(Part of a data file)

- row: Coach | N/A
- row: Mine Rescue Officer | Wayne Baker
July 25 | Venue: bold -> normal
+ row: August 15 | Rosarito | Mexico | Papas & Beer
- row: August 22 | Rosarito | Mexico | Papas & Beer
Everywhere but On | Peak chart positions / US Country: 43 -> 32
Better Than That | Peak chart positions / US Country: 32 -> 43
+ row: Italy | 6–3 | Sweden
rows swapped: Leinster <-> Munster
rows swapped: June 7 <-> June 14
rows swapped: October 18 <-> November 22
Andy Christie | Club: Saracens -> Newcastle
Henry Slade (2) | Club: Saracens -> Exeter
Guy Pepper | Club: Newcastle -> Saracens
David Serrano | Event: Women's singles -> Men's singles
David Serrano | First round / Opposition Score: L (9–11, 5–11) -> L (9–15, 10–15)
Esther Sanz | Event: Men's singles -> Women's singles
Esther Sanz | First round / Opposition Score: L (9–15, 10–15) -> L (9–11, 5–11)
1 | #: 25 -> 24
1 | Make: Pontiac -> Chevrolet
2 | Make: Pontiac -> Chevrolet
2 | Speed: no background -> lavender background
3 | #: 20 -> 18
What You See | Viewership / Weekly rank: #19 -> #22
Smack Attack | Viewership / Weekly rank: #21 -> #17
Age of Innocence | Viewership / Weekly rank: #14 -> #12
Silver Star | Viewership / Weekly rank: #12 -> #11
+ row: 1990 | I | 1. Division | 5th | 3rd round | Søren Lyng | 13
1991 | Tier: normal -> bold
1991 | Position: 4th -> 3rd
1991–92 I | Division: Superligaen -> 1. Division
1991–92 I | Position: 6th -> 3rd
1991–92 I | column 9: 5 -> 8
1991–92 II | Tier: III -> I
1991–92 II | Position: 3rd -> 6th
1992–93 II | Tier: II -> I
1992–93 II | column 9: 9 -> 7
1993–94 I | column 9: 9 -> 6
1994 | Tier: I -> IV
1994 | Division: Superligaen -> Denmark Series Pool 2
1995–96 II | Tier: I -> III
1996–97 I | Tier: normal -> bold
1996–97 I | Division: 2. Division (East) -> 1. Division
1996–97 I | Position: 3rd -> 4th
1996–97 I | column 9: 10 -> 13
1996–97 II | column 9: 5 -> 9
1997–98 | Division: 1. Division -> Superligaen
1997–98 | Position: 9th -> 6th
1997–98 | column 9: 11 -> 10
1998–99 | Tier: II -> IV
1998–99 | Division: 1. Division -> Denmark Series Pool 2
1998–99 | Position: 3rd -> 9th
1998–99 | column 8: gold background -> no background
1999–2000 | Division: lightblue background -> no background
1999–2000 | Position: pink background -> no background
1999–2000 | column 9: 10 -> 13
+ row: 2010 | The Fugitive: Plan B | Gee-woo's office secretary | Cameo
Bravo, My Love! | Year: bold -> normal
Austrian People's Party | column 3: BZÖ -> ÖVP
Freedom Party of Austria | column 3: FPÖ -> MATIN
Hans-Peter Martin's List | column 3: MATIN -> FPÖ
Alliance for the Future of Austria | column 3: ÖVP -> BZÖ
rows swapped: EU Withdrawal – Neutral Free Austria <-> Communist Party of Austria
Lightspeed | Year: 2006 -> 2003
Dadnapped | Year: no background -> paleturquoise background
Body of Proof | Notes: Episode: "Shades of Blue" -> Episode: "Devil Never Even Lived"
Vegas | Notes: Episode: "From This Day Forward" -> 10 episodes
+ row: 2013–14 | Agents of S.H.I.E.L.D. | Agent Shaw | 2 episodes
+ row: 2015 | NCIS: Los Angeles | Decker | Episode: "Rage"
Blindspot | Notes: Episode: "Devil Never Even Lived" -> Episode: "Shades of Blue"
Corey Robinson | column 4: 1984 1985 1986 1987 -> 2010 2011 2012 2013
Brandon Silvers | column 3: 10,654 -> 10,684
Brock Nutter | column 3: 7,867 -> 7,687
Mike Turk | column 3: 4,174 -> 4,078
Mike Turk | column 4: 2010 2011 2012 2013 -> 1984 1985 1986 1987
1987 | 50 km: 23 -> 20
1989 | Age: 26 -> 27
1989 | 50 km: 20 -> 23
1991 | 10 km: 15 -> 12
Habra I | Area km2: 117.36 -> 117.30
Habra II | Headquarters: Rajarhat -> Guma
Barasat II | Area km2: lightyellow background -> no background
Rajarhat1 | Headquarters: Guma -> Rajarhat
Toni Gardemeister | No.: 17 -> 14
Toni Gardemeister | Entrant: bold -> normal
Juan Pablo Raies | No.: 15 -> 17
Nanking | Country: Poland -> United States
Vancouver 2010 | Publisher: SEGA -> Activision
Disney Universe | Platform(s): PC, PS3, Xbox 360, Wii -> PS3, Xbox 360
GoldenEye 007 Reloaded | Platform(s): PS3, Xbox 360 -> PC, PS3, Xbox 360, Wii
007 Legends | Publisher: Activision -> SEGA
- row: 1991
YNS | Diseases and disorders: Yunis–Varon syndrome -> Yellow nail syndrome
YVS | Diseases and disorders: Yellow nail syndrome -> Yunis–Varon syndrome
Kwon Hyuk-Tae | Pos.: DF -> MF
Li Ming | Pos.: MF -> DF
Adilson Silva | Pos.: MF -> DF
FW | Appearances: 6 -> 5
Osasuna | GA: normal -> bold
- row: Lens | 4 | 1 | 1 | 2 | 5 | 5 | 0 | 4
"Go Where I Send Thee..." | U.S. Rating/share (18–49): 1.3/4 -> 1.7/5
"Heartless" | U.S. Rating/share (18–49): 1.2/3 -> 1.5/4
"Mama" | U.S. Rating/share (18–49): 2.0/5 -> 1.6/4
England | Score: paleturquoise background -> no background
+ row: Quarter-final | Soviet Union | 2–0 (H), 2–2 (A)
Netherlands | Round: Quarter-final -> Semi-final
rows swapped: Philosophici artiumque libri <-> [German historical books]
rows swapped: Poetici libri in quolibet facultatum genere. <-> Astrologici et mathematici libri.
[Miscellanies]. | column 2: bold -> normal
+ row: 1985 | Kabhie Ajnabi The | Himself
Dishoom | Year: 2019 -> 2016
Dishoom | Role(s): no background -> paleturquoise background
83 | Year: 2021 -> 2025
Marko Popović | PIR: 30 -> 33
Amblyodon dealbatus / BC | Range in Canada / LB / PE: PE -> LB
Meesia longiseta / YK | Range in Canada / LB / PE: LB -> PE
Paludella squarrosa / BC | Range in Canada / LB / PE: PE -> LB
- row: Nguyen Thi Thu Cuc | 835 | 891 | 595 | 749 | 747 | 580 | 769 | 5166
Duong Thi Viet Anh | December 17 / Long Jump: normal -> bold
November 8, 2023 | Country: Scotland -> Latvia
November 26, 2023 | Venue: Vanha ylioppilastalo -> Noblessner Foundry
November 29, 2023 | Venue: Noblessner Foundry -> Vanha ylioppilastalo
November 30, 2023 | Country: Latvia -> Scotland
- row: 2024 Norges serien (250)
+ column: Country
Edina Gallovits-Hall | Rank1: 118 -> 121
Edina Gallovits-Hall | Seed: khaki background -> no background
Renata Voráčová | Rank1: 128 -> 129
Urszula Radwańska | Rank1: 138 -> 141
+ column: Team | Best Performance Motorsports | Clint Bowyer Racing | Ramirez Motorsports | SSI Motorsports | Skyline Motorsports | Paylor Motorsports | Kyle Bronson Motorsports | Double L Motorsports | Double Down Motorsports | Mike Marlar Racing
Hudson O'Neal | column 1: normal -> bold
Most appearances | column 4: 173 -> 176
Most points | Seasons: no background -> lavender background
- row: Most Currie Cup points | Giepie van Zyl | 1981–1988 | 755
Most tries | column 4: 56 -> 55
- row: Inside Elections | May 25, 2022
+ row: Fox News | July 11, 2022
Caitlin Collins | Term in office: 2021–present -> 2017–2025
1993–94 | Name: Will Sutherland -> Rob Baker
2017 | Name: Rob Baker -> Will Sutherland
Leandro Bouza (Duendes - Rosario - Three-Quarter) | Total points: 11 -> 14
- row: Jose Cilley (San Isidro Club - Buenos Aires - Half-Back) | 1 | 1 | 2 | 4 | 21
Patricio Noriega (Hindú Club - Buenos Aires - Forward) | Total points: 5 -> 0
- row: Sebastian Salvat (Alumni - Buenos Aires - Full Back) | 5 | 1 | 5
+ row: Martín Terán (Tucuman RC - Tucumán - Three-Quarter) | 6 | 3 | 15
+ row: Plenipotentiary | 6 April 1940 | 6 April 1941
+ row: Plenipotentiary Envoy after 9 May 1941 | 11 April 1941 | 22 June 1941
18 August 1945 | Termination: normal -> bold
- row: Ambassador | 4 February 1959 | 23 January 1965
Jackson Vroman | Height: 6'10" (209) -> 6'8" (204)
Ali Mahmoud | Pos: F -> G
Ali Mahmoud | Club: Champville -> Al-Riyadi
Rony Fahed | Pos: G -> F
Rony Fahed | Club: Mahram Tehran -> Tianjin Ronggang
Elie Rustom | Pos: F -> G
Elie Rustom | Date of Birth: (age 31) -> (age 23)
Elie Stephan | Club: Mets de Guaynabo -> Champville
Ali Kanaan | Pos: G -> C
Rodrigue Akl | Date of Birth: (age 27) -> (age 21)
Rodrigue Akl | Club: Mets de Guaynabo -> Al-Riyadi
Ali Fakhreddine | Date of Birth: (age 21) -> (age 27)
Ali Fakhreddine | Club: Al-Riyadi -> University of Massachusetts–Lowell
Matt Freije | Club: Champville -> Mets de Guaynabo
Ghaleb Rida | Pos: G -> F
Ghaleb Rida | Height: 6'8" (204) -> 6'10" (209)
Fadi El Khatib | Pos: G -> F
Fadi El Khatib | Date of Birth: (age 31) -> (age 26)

*REQUIRED TASK*.
Express the lines from the start of the records through the line containing "rows swapped: June 7 <-> June 14" as a JSON list of strings, one string per line and blank lines omitted.

*OUTPUT OF THE TASK*.
[
  "- row: Coach | N/A",
  "- row: Mine Rescue Officer | Wayne Baker",
  "July 25 | Venue: bold -> normal",
  "+ row: August 15 | Rosarito | Mexico | Papas & Beer",
  "- row: August 22 | Rosarito | Mexico | Papas & Beer",
  "Everywhere but On | Peak chart positions / US Country: 43 -> 32",
  "Better Than That | Peak chart positions / US Country: 32 -> 43",
  "+ row: Italy | 6–3 | Sweden",
  "rows swapped: Leinster <-> Munster",
  "rows swapped: June 7 <-> June 14"
]